→ **PROBLEM TO SOLVE**
Omit images. Retype all entries verbatim.

##### RECORDS SUPPLIED

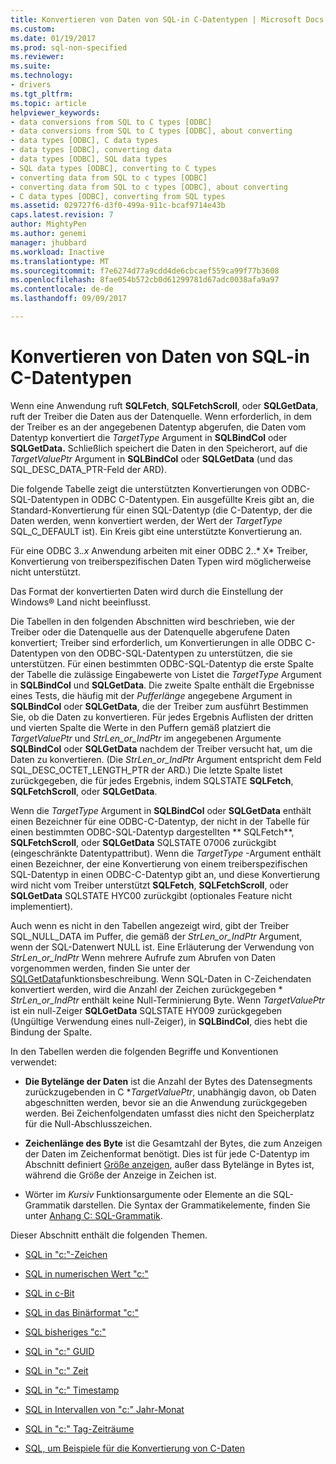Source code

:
 ```yaml
---
title: Konvertieren von Daten von SQL-in C-Datentypen | Microsoft Docs
ms.custom: 
ms.date: 01/19/2017
ms.prod: sql-non-specified
ms.reviewer: 
ms.suite: 
ms.technology:
- drivers
ms.tgt_pltfrm: 
ms.topic: article
helpviewer_keywords:
- data conversions from SQL to C types [ODBC]
- data conversions from SQL to C types [ODBC], about converting
- data types [ODBC], C data types
- data types [ODBC], converting data
- data types [ODBC], SQL data types
- SQL data types [ODBC], converting to C types
- converting data from SQL to c types [ODBC]
- converting data from SQL to c types [ODBC], about converting
- C data types [ODBC], converting from SQL types
ms.assetid: 029727f6-d3f0-499a-911c-bcaf9714e43b
caps.latest.revision: 7
author: MightyPen
ms.author: genemi
manager: jhubbard
ms.workload: Inactive
ms.translationtype: MT
ms.sourcegitcommit: f7e6274d77a9cdd4de6cbcaef559ca99f77b3608
ms.openlocfilehash: 8fae054b572cb0d61299781d67adc0038afa9a97
ms.contentlocale: de-de
ms.lasthandoff: 09/09/2017

---
```

# <a name="converting-data-from-sql-to-c-data-types"></a>Konvertieren von Daten von SQL-in C-Datentypen
Wenn eine Anwendung ruft **SQLFetch**, **SQLFetchScroll**, oder **SQLGetData**, ruft der Treiber die Daten aus der Datenquelle. Wenn erforderlich, in dem der Treiber es an der angegebenen Datentyp abgerufen, die Daten vom Datentyp konvertiert die *TargetType* Argument in **SQLBindCol** oder **SQLGetData.** Schließlich speichert die Daten in den Speicherort, auf die *TargetValuePtr* Argument in **SQLBindCol** oder **SQLGetData** (und das SQL_DESC_DATA_PTR-Feld der ARD).  
  
 Die folgende Tabelle zeigt die unterstützten Konvertierungen von ODBC-SQL-Datentypen in ODBC C-Datentypen. Ein ausgefüllte Kreis gibt an, die Standard-Konvertierung für einen SQL-Datentyp (die C-Datentyp, der die Daten werden, wenn konvertiert werden, der Wert der *TargetType* SQL_C_DEFAULT ist). Ein Kreis gibt eine unterstützte Konvertierung an.  
  
 Für eine ODBC 3.*.x* Anwendung arbeiten mit einer ODBC 2..* X* Treiber, Konvertierung von treiberspezifischen Daten Typen wird möglicherweise nicht unterstützt.  
  
 Das Format der konvertierten Daten wird durch die Einstellung der Windows® Land nicht beeinflusst.  
  
 Die Tabellen in den folgenden Abschnitten wird beschrieben, wie der Treiber oder die Datenquelle aus der Datenquelle abgerufene Daten konvertiert; Treiber sind erforderlich, um Konvertierungen in alle ODBC C-Datentypen von den ODBC-SQL-Datentypen zu unterstützen, die sie unterstützen. Für einen bestimmten ODBC-SQL-Datentyp die erste Spalte der Tabelle die zulässige Eingabewerte von Listet die *TargetType* Argument in **SQLBindCol** und **SQLGetData**. Die zweite Spalte enthält die Ergebnisse eines Tests, die häufig mit der *Pufferlänge* angegebene Argument in **SQLBindCol** oder **SQLGetData**, die der Treiber zum ausführt Bestimmen Sie, ob die Daten zu konvertieren. Für jedes Ergebnis Auflisten der dritten und vierten Spalte die Werte in den Puffern gemäß platziert die *TargetValuePtr* und *StrLen_or_IndPtr* im angegebenen Argumente **SQLBindCol** oder **SQLGetData** nachdem der Treiber versucht hat, um die Daten zu konvertieren. (Die *StrLen_or_IndPtr* Argument entspricht dem Feld SQL_DESC_OCTET_LENGTH_PTR der ARD.) Die letzte Spalte listet zurückgegeben, die für jedes Ergebnis, indem SQLSTATE **SQLFetch**, **SQLFetchScroll**, oder **SQLGetData**.  
  
 Wenn die *TargetType* Argument in **SQLBindCol** oder **SQLGetData** enthält einen Bezeichner für eine ODBC-C-Datentyp, der nicht in der Tabelle für einen bestimmten ODBC-SQL-Datentyp dargestellten ** SQLFetch**, **SQLFetchScroll**, oder **SQLGetData** SQLSTATE 07006 zurückgibt (eingeschränkte Datentypattribut). Wenn die *TargetType* -Argument enthält einen Bezeichner, der eine Konvertierung von einem treiberspezifischen SQL-Datentyp in einen ODBC-C-Datentyp gibt an, und diese Konvertierung wird nicht vom Treiber unterstützt **SQLFetch**, **SQLFetchScroll**, oder **SQLGetData** SQLSTATE HYC00 zurückgibt (optionales Feature nicht implementiert).  
  
 Auch wenn es nicht in den Tabellen angezeigt wird, gibt der Treiber SQL_NULL_DATA im Puffer, die gemäß der *StrLen_or_IndPtr* Argument, wenn der SQL-Datenwert NULL ist. Eine Erläuterung der Verwendung von *StrLen_or_IndPtr* Wenn mehrere Aufrufe zum Abrufen von Daten vorgenommen werden, finden Sie unter der [SQLGetData](../../../odbc/reference/syntax/sqlgetdata-function.md)funktionsbeschreibung. Wenn SQL-Daten in C-Zeichendaten konvertiert werden, wird die Anzahl der Zeichen zurückgegeben \* *StrLen_or_IndPtr* enthält keine Null-Terminierung Byte. Wenn *TargetValuePtr* ist ein null-Zeiger **SQLGetData** SQLSTATE HY009 zurückgegeben (Ungültige Verwendung eines null-Zeiger), in **SQLBindCol**, dies hebt die Bindung der Spalte.  
  
 In den Tabellen werden die folgenden Begriffe und Konventionen verwendet:  
  
-   **Die Bytelänge der Daten** ist die Anzahl der Bytes des Datensegments zurückzugebenden in C **TargetValuePtr*, unabhängig davon, ob Daten abgeschnitten werden, bevor sie an die Anwendung zurückgegeben werden. Bei Zeichenfolgendaten umfasst dies nicht den Speicherplatz für die Null-Abschlusszeichen.  
  
-   **Zeichenlänge des Byte** ist die Gesamtzahl der Bytes, die zum Anzeigen der Daten im Zeichenformat benötigt. Dies ist für jede C-Datentyp im Abschnitt definiert [Größe anzeigen](../../../odbc/reference/appendixes/display-size.md), außer dass Bytelänge in Bytes ist, während die Größe der Anzeige in Zeichen ist.  
  
-   Wörter im *Kursiv* Funktionsargumente oder Elemente an die SQL-Grammatik darstellen. Die Syntax der Grammatikelemente, finden Sie unter [Anhang C: SQL-Grammatik](../../../odbc/reference/appendixes/appendix-c-sql-grammar.md).  
  
 Dieser Abschnitt enthält die folgenden Themen.  
  
-   [SQL in "c:"-Zeichen](../../../odbc/reference/appendixes/sql-to-c-character.md)  
  
-   [SQL in numerischen Wert "c:"](../../../odbc/reference/appendixes/sql-to-c-numeric.md)  
  
-   [SQL in c-Bit](../../../odbc/reference/appendixes/sql-to-c-bit.md)  
  
-   [SQL in das Binärformat "c:"](../../../odbc/reference/appendixes/sql-to-c-binary.md)  
  
-   [SQL bisheriges "c:"](../../../odbc/reference/appendixes/sql-to-c-date.md)  
  
-   [SQL in "c:" GUID](../../../odbc/reference/appendixes/sql-to-c-guid.md)  
  
-   [SQL in "c:" Zeit](../../../odbc/reference/appendixes/sql-to-c-time.md)  
  
-   [SQL in "c:" Timestamp](../../../odbc/reference/appendixes/sql-to-c-timestamp.md)  
  
-   [SQL in Intervallen von "c:" Jahr-Monat](../../../odbc/reference/appendixes/sql-to-c-year-month-intervals.md)  
  
-   [SQL in "c:" Tag-Zeiträume](../../../odbc/reference/appendixes/sql-to-c-day-time-intervals.md)  
  
-   [SQL, um Beispiele für die Konvertierung von C-Daten](../../../odbc/reference/appendixes/sql-to-c-data-conversion-examples.md)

##########

→ **REPLY TO THE TASK**
Source code

:
 ```yaml
---
title: Konvertieren von Daten von SQL-in C-Datentypen | Microsoft Docs
ms.custom: 
ms.date: 01/19/2017
ms.prod: sql-non-specified
ms.reviewer: 
ms.suite: 
ms.technology:
- drivers
ms.tgt_pltfrm: 
ms.topic: article
helpviewer_keywords:
- data conversions from SQL to C types [ODBC]
- data conversions from SQL to C types [ODBC], about converting
- data types [ODBC], C data types
- data types [ODBC], converting data
- data types [ODBC], SQL data types
- SQL data types [ODBC], converting to C types
- converting data from SQL to c types [ODBC]
- converting data from SQL to c types [ODBC], about converting
- C data types [ODBC], converting from SQL types
ms.assetid: 029727f6-d3f0-499a-911c-bcaf9714e43b
caps.latest.revision: 7
author: MightyPen
ms.author: genemi
manager: jhubbard
ms.workload: Inactive
ms.translationtype: MT
ms.sourcegitcommit: f7e6274d77a9cdd4de6cbcaef559ca99f77b3608
ms.openlocfilehash: 8fae054b572cb0d61299781d67adc0038afa9a97
ms.contentlocale: de-de
ms.lasthandoff: 09/09/2017

---
```

# <a name="converting-data-from-sql-to-c-data-types"></a>Konvertieren von Daten von SQL-in C-Datentypen
Wenn eine Anwendung ruft **SQLFetch**, **SQLFetchScroll**, oder **SQLGetData**, ruft der Treiber die Daten aus der Datenquelle. Wenn erforderlich, in dem der Treiber es an der angegebenen Datentyp abgerufen, die Daten vom Datentyp konvertiert die *TargetType* Argument in **SQLBindCol** oder **SQLGetData.** Schließlich speichert die Daten in den Speicherort, auf die *TargetValuePtr* Argument in **SQLBindCol** oder **SQLGetData** (und das SQL_DESC_DATA_PTR-Feld der ARD).  
  
 Die folgende Tabelle zeigt die unterstützten Konvertierungen von ODBC-SQL-Datentypen in ODBC C-Datentypen. Ein ausgefüllte Kreis gibt an, die Standard-Konvertierung für einen SQL-Datentyp (die C-Datentyp, der die Daten werden, wenn konvertiert werden, der Wert der *TargetType* SQL_C_DEFAULT ist). Ein Kreis gibt eine unterstützte Konvertierung an.  
  
 Für eine ODBC 3.*.x* Anwendung arbeiten mit einer ODBC 2..* X* Treiber, Konvertierung von treiberspezifischen Daten Typen wird möglicherweise nicht unterstützt.  
  
 Das Format der konvertierten Daten wird durch die Einstellung der Windows® Land nicht beeinflusst.  
  
 Die Tabellen in den folgenden Abschnitten wird beschrieben, wie der Treiber oder die Datenquelle aus der Datenquelle abgerufene Daten konvertiert; Treiber sind erforderlich, um Konvertierungen in alle ODBC C-Datentypen von den ODBC-SQL-Datentypen zu unterstützen, die sie unterstützen. Für einen bestimmten ODBC-SQL-Datentyp die erste Spalte der Tabelle die zulässige Eingabewerte von Listet die *TargetType* Argument in **SQLBindCol** und **SQLGetData**. Die zweite Spalte enthält die Ergebnisse eines Tests, die häufig mit der *Pufferlänge* angegebene Argument in **SQLBindCol** oder **SQLGetData**, die der Treiber zum ausführt Bestimmen Sie, ob die Daten zu konvertieren. Für jedes Ergebnis Auflisten der dritten und vierten Spalte die Werte in den Puffern gemäß platziert die *TargetValuePtr* und *StrLen_or_IndPtr* im angegebenen Argumente **SQLBindCol** oder **SQLGetData** nachdem der Treiber versucht hat, um die Daten zu konvertieren. (Die *StrLen_or_IndPtr* Argument entspricht dem Feld SQL_DESC_OCTET_LENGTH_PTR der ARD.) Die letzte Spalte listet zurückgegeben, die für jedes Ergebnis, indem SQLSTATE **SQLFetch**, **SQLFetchScroll**, oder **SQLGetData**.  
  
 Wenn die *TargetType* Argument in **SQLBindCol** oder **SQLGetData** enthält einen Bezeichner für eine ODBC-C-Datentyp, der nicht in der Tabelle für einen bestimmten ODBC-SQL-Datentyp dargestellten ** SQLFetch**, **SQLFetchScroll**, oder **SQLGetData** SQLSTATE 07006 zurückgibt (eingeschränkte Datentypattribut). Wenn die *TargetType* -Argument enthält einen Bezeichner, der eine Konvertierung von einem treiberspezifischen SQL-Datentyp in einen ODBC-C-Datentyp gibt an, und diese Konvertierung wird nicht vom Treiber unterstützt **SQLFetch**, **SQLFetchScroll**, oder **SQLGetData** SQLSTATE HYC00 zurückgibt (optionales Feature nicht implementiert).  
  
 Auch wenn es nicht in den Tabellen angezeigt wird, gibt der Treiber SQL_NULL_DATA im Puffer, die gemäß der *StrLen_or_IndPtr* Argument, wenn der SQL-Datenwert NULL ist. Eine Erläuterung der Verwendung von *StrLen_or_IndPtr* Wenn mehrere Aufrufe zum Abrufen von Daten vorgenommen werden, finden Sie unter der [SQLGetData](../../../odbc/reference/syntax/sqlgetdata-function.md)funktionsbeschreibung. Wenn SQL-Daten in C-Zeichendaten konvertiert werden, wird die Anzahl der Zeichen zurückgegeben \* *StrLen_or_IndPtr* enthält keine Null-Terminierung Byte. Wenn *TargetValuePtr* ist ein null-Zeiger **SQLGetData** SQLSTATE HY009 zurückgegeben (Ungültige Verwendung eines null-Zeiger), in **SQLBindCol**, dies hebt die Bindung der Spalte.  
  
 In den Tabellen werden die folgenden Begriffe und Konventionen verwendet:  
  
-   **Die Bytelänge der Daten** ist die Anzahl der Bytes des Datensegments zurückzugebenden in C **TargetValuePtr*, unabhängig davon, ob Daten abgeschnitten werden, bevor sie an die Anwendung zurückgegeben werden. Bei Zeichenfolgendaten umfasst dies nicht den Speicherplatz für die Null-Abschlusszeichen.  
  
-   **Zeichenlänge des Byte** ist die Gesamtzahl der Bytes, die zum Anzeigen der Daten im Zeichenformat benötigt. Dies ist für jede C-Datentyp im Abschnitt definiert [Größe anzeigen](../../../odbc/reference/appendixes/display-size.md), außer dass Bytelänge in Bytes ist, während die Größe der Anzeige in Zeichen ist.  
  
-   Wörter im *Kursiv* Funktionsargumente oder Elemente an die SQL-Grammatik darstellen. Die Syntax der Grammatikelemente, finden Sie unter [Anhang C: SQL-Grammatik](../../../odbc/reference/appendixes/appendix-c-sql-grammar.md).  
  
 Dieser Abschnitt enthält die folgenden Themen.  
  
-   [SQL in "c:"-Zeichen](../../../odbc/reference/appendixes/sql-to-c-character.md)  
  
-   [SQL in numerischen Wert "c:"](../../../odbc/reference/appendixes/sql-to-c-numeric.md)  
  
-   [SQL in c-Bit](../../../odbc/reference/appendixes/sql-to-c-bit.md)  
  
-   [SQL in das Binärformat "c:"](../../../odbc/reference/appendixes/sql-to-c-binary.md)  
  
-   [SQL bisheriges "c:"](../../../odbc/reference/appendixes/sql-to-c-date.md)  
  
-   [SQL in "c:" GUID](../../../odbc/reference/appendixes/sql-to-c-guid.md)  
  
-   [SQL in "c:" Zeit](../../../odbc/reference/appendixes/sql-to-c-time.md)  
  
-   [SQL in "c:" Timestamp](../../../odbc/reference/appendixes/sql-to-c-timestamp.md)  
  
-   [SQL in Intervallen von "c:" Jahr-Monat](../../../odbc/reference/appendixes/sql-to-c-year-month-intervals.md)  
  
-   [SQL in "c:" Tag-Zeiträume](../../../odbc/reference/appendixes/sql-to-c-day-time-intervals.md)  
  
-   [SQL, um Beispiele für die Konvertierung von C-Daten](../../../odbc/reference/appendixes/sql-to-c-data-conversion-examples.md)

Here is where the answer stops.